En Uruguay el crecimiento económico de los últimos 15 años ha estado acompañado por un incremento en la generación de residuos. Por cada uruguayo se genera más de un kilogramo de residuos cada día. La mayor parte se acumula día tras día en vertederos o rellenos sanitarios, incluyendo residuos tóxicos. Solo una fracción de los materiales reciclables se recupera gracias al trabajo de miles los clasificadores que trabajan largas jornadas, en condiciones climáticas adversas, sin un ingreso seguro, sin cobertura de salud y sin derecho a jubilación. Realizan un servicio ambiental de gran valor para la sociedad, pero ellos mismos viven en condiciones ambientales de alta vulnerabilidad, son descartados por la sociedad.

El cambio climático:

Por los múltiples y crecientes impactos sobre la vida en el planeta, y en particular sobre la vida de los más pobres, el cambio climático es el problema ambiental que más preocupa al Papa Francisco:

Uruguay: destrucción de monte nativo

El cambio climático es un problema global con graves dimensiones ambientales, sociales, económicas, distributivas y políticas, y plantea uno de los principales desafíos actuales para la humanidad.
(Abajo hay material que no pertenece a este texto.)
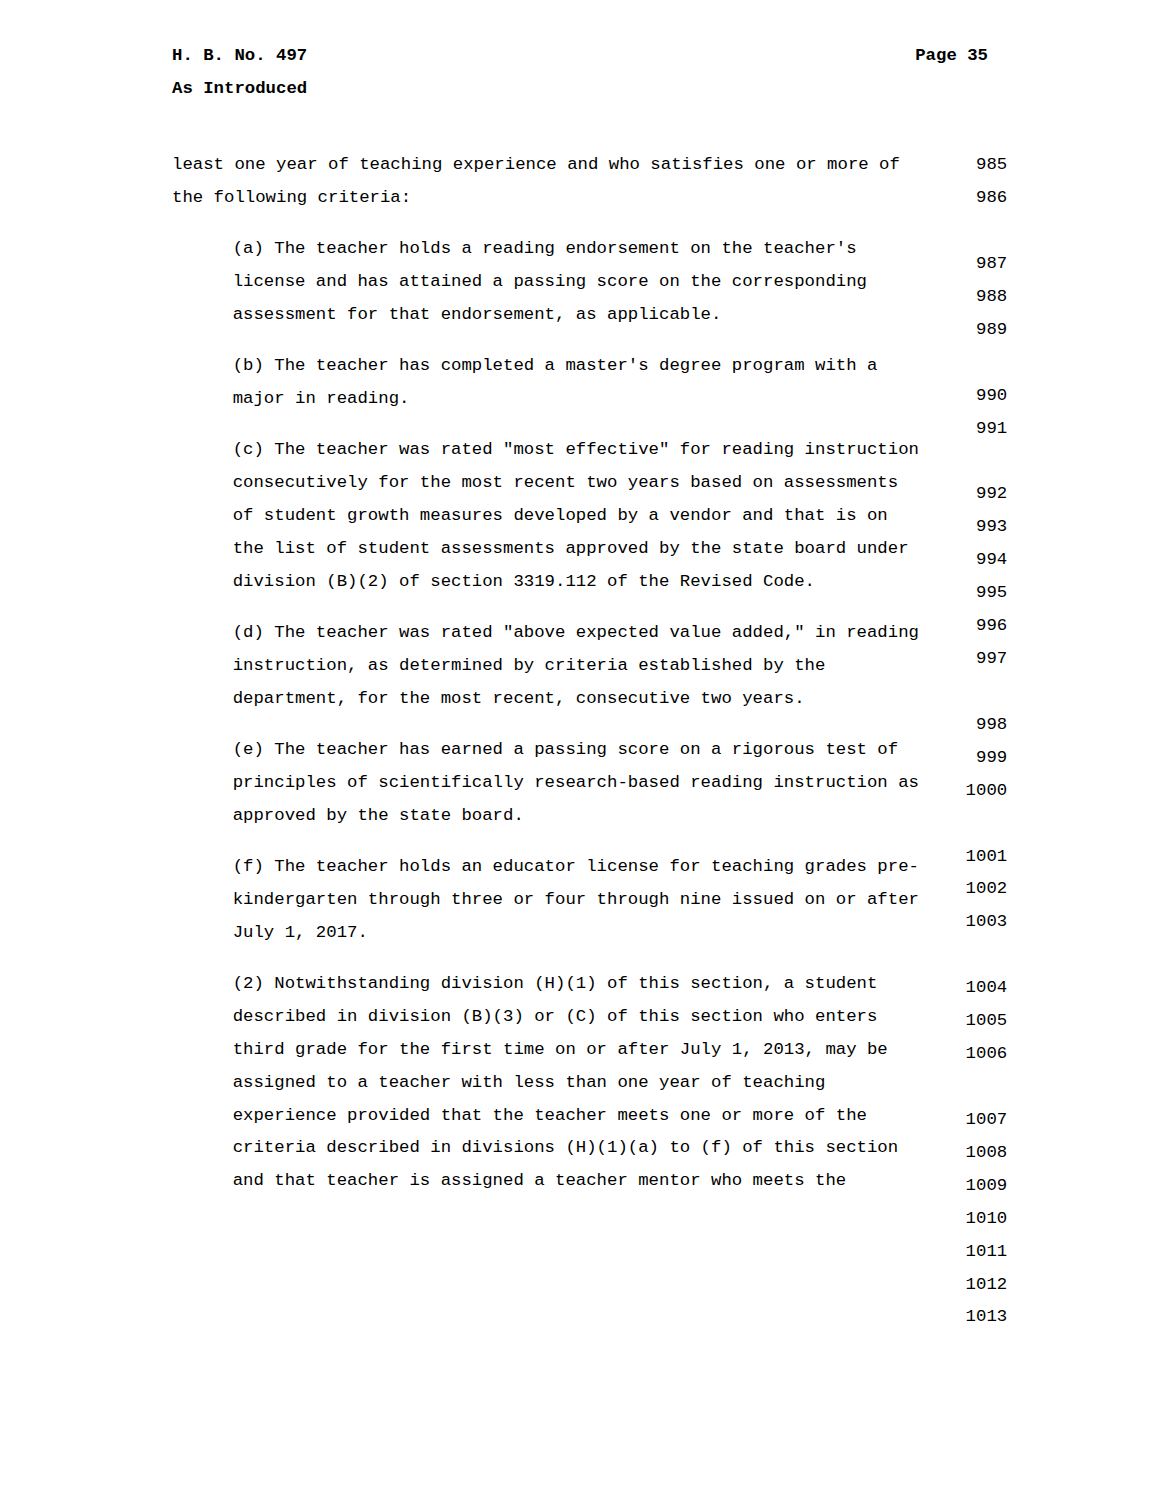H. B. No. 497As Introduced
Page 35
985 986 987 988 989 990 991 992 993 994 995 996 997 998 999 1000 1001 1002 1003 1004 1005 1006 1007 1008 1009 1010 1011 1012 1013
least one year of teaching experience and who satisfies one or more of the following criteria:
(a) The teacher holds a reading endorsement on the teacher's license and has attained a passing score on the corresponding assessment for that endorsement, as applicable.
(b) The teacher has completed a master's degree program with a major in reading.
(c) The teacher was rated "most effective" for reading instruction consecutively for the most recent two years based on assessments of student growth measures developed by a vendor and that is on the list of student assessments approved by the state board under division (B)(2) of section 3319.112 of the Revised Code.
(d) The teacher was rated "above expected value added," in reading instruction, as determined by criteria established by the department, for the most recent, consecutive two years.
(e) The teacher has earned a passing score on a rigorous test of principles of scientifically research-based reading instruction as approved by the state board.
(f) The teacher holds an educator license for teaching grades pre-kindergarten through three or four through nine issued on or after July 1, 2017.
(2) Notwithstanding division (H)(1) of this section, a student described in division (B)(3) or (C) of this section who enters third grade for the first time on or after July 1, 2013, may be assigned to a teacher with less than one year of teaching experience provided that the teacher meets one or more of the criteria described in divisions (H)(1)(a) to (f) of this section and that teacher is assigned a teacher mentor who meets the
Los peores impactos probablemente recaerán en las próximas décadas sobre los países en desarrollo. Muchos pobres viven en lugares particularmente afectados por fenómenos relacionados con el calentamiento, y sus medios de subsistencia dependen fuertemente de las reservas naturales y de los servicios ecosistémicos, como la agricultura, la pesca y los recursos forestales”. (LS25)
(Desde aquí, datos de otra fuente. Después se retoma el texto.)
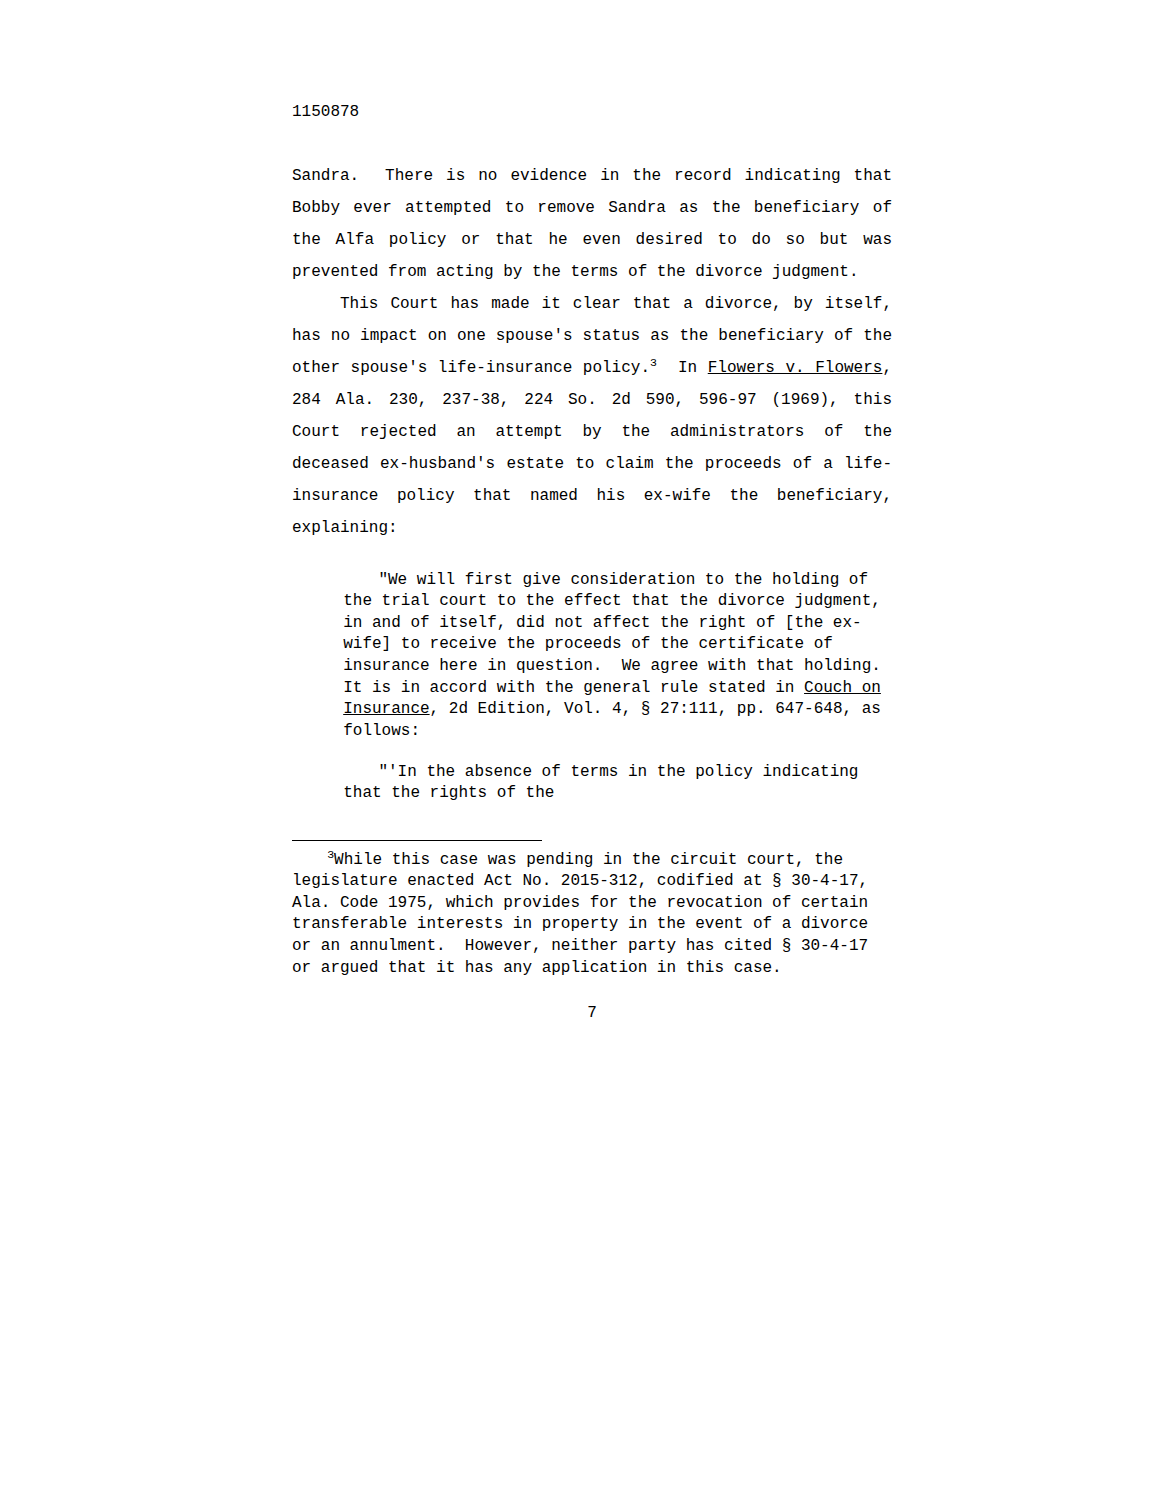1150878
Sandra. There is no evidence in the record indicating that Bobby ever attempted to remove Sandra as the beneficiary of the Alfa policy or that he even desired to do so but was prevented from acting by the terms of the divorce judgment.
This Court has made it clear that a divorce, by itself, has no impact on one spouse's status as the beneficiary of the other spouse's life-insurance policy.3 In Flowers v. Flowers, 284 Ala. 230, 237-38, 224 So. 2d 590, 596-97 (1969), this Court rejected an attempt by the administrators of the deceased ex-husband's estate to claim the proceeds of a life-insurance policy that named his ex-wife the beneficiary, explaining:
"We will first give consideration to the holding of the trial court to the effect that the divorce judgment, in and of itself, did not affect the right of [the ex-wife] to receive the proceeds of the certificate of insurance here in question. We agree with that holding. It is in accord with the general rule stated in Couch on Insurance, 2d Edition, Vol. 4, § 27:111, pp. 647-648, as follows:
"'In the absence of terms in the policy indicating that the rights of the
3While this case was pending in the circuit court, the legislature enacted Act No. 2015-312, codified at § 30-4-17, Ala. Code 1975, which provides for the revocation of certain transferable interests in property in the event of a divorce or an annulment. However, neither party has cited § 30-4-17 or argued that it has any application in this case.
7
El actual y acelerado cambio climático, es consecuencia fundamentalmente de la magnitud de las emisiones de gases de efecto invernadero, asociada a los altos niveles de producción y consumo de las últimas décadas.

La economía uruguaya está basada fundamentalmente en la producción agropecuaria, lo cual la hace particularmente vulnerables a las condiciones climáticas. El principal problema en la actualidad es la variabilidad climática interanual, y hay evidencias de que el cambio climático podría agudizar esta variabilidad, así como incrementar la ocurrencia y magnitud de eventos extremos, como sequías, inundaciones y tornados.

Otro sector de gran importancia para la economía uruguaya es el turismo, favorecido por la belleza de nuestras costas. Como consecuencia del calentamiento global el nivel del mar se incrementará entre 2 y 10 centímetros por década en el correr del presente siglo. Esto combinado con las marejadas de tormenta aumentará la erosión de la costa y los daños a la infraestructura, así como a los ecosistemas costeros.ii Según estos pronósticos, nuestras playas tal como las conocemos, en algunas décadas serán parte de la historia nacional.

LA RAIZ HUMANA DE LA CRISIS ECOLÓGICA.

Cabe preguntarse ¿Estos problemas tienen alguna raíz común?

El Papa Francisco nos da una respuesta:

La economía asume todo desarrollo tecnológico en función del rédito, sin prestar atención a eventuales consecuencias negativas para el ser humano… En algunos círculos se sostiene que la economía actual y la tecnología resolverán todos los problemas ambientales, del mismo modo que se afirma, con lenguajes no académicos, que los problemas del hambre y la miseria en el mundo simplemente se resolverán con el crecimiento del mercado. (LS109)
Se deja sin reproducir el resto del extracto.